The Americans put pressure on Berlin by refusing to certify a European device. Neither the Eurofighter nor the Dassault Rafale are authorized to carry this American bomb. Berlin can therefore justify its choice of the Boeing F-18. Problem: he too is not specified for this nuclear weapon!

Washington therefore undertook to quickly modify its aircraft to adapt it to the B-61 and its new version, the B-61-12. Washington and Berlin therefore remain nuclear connected. "The principle of nuclear sharing is the strongest representation of the Atlantic alliance between Berlin and Washington, insists Gaëlle Schweiger. The current German leaders insist on it at all costs."
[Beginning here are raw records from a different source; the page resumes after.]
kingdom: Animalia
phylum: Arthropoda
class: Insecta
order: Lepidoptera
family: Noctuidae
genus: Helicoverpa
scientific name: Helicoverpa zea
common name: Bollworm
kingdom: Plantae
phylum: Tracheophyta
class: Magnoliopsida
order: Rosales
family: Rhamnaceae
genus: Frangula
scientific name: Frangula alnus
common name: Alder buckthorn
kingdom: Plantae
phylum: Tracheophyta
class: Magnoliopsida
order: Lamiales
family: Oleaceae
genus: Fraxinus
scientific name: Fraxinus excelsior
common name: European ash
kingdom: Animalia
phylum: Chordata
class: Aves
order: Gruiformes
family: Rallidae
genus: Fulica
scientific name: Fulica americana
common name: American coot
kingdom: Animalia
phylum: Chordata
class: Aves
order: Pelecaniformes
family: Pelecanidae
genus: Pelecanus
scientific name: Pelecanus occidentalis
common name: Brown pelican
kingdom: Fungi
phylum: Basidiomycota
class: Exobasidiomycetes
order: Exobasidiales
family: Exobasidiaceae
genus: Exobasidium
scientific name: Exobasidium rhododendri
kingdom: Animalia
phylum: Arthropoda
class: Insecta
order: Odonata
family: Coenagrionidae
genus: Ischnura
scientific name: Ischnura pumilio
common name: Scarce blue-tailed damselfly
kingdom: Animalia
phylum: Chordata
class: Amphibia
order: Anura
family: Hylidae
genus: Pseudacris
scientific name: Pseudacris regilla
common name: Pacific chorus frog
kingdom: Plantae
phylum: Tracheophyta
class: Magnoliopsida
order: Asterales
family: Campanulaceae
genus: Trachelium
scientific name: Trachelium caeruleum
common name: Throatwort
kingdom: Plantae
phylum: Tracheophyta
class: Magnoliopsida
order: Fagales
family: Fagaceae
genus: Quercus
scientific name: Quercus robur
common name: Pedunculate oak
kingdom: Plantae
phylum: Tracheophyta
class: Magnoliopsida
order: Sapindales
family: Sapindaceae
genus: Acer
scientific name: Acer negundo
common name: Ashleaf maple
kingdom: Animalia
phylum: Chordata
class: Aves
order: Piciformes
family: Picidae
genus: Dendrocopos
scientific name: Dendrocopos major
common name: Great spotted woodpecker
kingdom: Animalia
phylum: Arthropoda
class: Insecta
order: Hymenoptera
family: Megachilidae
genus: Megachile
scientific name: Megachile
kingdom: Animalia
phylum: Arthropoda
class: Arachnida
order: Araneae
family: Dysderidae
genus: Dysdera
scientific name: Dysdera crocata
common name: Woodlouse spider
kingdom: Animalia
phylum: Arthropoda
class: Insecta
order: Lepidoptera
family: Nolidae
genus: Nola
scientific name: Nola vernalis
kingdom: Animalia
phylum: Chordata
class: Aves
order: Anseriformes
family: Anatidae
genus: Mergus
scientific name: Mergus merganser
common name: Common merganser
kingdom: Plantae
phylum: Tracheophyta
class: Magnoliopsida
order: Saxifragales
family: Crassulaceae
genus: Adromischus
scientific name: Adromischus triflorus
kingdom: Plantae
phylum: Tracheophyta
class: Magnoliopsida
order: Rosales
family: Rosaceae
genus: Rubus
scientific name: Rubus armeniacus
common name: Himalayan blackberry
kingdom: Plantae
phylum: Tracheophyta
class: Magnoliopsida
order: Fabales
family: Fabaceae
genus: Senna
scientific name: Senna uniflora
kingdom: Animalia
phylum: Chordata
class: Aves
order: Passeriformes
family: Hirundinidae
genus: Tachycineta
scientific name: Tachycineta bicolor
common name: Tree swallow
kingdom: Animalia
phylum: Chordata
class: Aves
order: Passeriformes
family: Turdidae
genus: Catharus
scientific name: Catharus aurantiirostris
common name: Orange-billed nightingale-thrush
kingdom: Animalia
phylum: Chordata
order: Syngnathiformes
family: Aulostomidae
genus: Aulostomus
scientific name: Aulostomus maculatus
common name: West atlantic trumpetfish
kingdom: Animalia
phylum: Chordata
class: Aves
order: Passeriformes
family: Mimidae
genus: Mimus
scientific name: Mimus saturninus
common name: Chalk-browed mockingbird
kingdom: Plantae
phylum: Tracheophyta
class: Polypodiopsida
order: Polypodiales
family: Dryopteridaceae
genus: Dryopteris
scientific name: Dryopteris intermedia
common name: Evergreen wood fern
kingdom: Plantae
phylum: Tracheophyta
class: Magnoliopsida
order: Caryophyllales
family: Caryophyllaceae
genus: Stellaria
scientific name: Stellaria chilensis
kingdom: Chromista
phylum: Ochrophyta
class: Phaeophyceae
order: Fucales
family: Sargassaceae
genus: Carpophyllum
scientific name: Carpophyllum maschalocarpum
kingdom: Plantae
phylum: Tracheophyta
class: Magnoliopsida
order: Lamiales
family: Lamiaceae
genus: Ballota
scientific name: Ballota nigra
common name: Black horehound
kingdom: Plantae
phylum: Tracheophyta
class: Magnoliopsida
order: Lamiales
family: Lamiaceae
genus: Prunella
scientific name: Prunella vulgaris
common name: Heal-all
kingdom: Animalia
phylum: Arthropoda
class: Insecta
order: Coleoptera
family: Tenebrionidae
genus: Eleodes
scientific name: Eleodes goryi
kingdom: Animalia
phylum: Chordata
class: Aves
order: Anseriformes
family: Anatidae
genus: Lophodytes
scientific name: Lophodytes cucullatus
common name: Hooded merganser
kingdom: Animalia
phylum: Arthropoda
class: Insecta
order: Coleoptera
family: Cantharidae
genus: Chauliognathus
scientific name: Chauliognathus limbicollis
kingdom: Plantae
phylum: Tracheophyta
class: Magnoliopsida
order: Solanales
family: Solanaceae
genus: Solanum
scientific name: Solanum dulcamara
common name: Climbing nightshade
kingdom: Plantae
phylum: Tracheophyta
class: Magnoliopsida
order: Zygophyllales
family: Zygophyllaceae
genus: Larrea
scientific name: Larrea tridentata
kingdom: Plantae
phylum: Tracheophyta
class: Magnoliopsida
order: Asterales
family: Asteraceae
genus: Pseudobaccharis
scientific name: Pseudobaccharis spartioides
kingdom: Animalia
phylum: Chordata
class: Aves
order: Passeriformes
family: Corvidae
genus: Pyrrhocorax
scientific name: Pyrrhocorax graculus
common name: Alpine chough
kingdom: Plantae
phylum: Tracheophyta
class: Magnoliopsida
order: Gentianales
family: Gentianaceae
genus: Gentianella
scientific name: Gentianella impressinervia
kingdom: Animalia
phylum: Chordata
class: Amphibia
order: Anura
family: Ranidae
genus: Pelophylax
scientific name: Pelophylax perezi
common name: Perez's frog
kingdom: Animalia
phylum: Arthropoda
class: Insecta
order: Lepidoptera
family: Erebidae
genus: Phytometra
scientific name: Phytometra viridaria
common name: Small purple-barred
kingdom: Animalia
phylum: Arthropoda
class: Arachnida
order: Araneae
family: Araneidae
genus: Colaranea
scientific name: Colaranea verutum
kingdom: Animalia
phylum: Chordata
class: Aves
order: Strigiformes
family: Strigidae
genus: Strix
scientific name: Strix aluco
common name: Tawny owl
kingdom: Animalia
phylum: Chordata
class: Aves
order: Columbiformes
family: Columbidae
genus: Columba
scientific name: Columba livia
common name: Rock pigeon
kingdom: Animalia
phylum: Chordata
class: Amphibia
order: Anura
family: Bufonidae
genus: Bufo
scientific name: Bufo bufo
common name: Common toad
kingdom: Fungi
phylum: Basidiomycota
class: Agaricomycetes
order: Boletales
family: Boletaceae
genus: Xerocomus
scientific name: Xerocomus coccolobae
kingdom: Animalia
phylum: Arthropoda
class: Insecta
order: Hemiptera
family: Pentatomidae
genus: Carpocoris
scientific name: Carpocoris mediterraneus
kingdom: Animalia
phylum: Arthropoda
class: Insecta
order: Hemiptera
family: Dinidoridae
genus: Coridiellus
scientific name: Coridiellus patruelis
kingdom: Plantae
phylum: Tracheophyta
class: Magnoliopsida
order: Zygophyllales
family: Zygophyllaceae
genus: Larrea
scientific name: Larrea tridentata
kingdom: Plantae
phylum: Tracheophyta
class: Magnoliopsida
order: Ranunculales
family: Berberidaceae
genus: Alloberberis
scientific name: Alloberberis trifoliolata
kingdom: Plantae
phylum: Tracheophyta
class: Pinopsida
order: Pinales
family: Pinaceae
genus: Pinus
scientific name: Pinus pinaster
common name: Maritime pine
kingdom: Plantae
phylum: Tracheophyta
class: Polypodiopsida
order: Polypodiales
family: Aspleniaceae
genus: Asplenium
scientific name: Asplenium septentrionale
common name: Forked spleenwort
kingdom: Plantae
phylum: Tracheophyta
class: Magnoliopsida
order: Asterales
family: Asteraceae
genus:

The stake of this old bomb in service since the 1960s is therefore not security, but political. Didn't the Americans announce in their new nuclear posture that it was outdated and that it was necessary to count on missiles with short range? "The objective of the Americans, adds Hélène Masson, is never to create a favorable environment for aircraft made in Europe. In a word: they want to kill the European military aeronautical industry."

F-18s against German car taxes

This announcement by the German government gives rise to fears within the defense circles in France. For some experts, the Germans play on several tables at the same time. In the midst of an economic crisis due to the Covid-19, they displayed their desire to revive the economy via the defense industry by ordering 93 Eurofighter from Airbus.

At the same time, they are doing economic diplomacy by committing to placing orders with American industry. "They benefit, explains a French source who prefers to remain anonymous, of a means of pressure against Washington. If America taxes German cars, Germany will not honor its order for F-18 from Boeing."  

While German Defense Minister Annegret Kramp-Karrenbauer wants to vote for these orders in the Bundestag before the end of the year, she meets resistance within the government coalition, the SPD being hardly in favor of this investment.

What will the Greens do if they strengthen their position in the next federal election in September 2021? In short, the vote in the Bundestag could be postponed until 2022 or even 2023. The time to marinate the Americans and keep a distance from President Trump who could regain his seat in the White House during the presidential elections of November 3, 2020.

A breach for the F-35?

Another French expert is worried about the long-term consequences of the German choice. Doesn't Berlin bring the wolf into the fold? The F-18 Growler is also an aircraft designed for electronic warfare. By acquiring it, the Lutfwaffe will have to integrate it into the Air Combat System of the Future (Scaf) imagined with the French and the Spanish.

This amounts to installing American technology at the heart of Scaf, which will thus be linked to the NATO system in which the American F-35 will reign supreme. "The worst thing, fears an expert, is that given the inevitable delay of the Scaf program planned for 2040, the Germans give it up and end up buying F-35s."

A highly flammable political choice which will ultimately sign the death of the military branch of Airbus. "Now if we only buy American equipment, warns the PS senator Hélène Conway-Mouret, Europe will 'get noisy': it will spend money wasted, without technology transfer and will lose all sovereignty."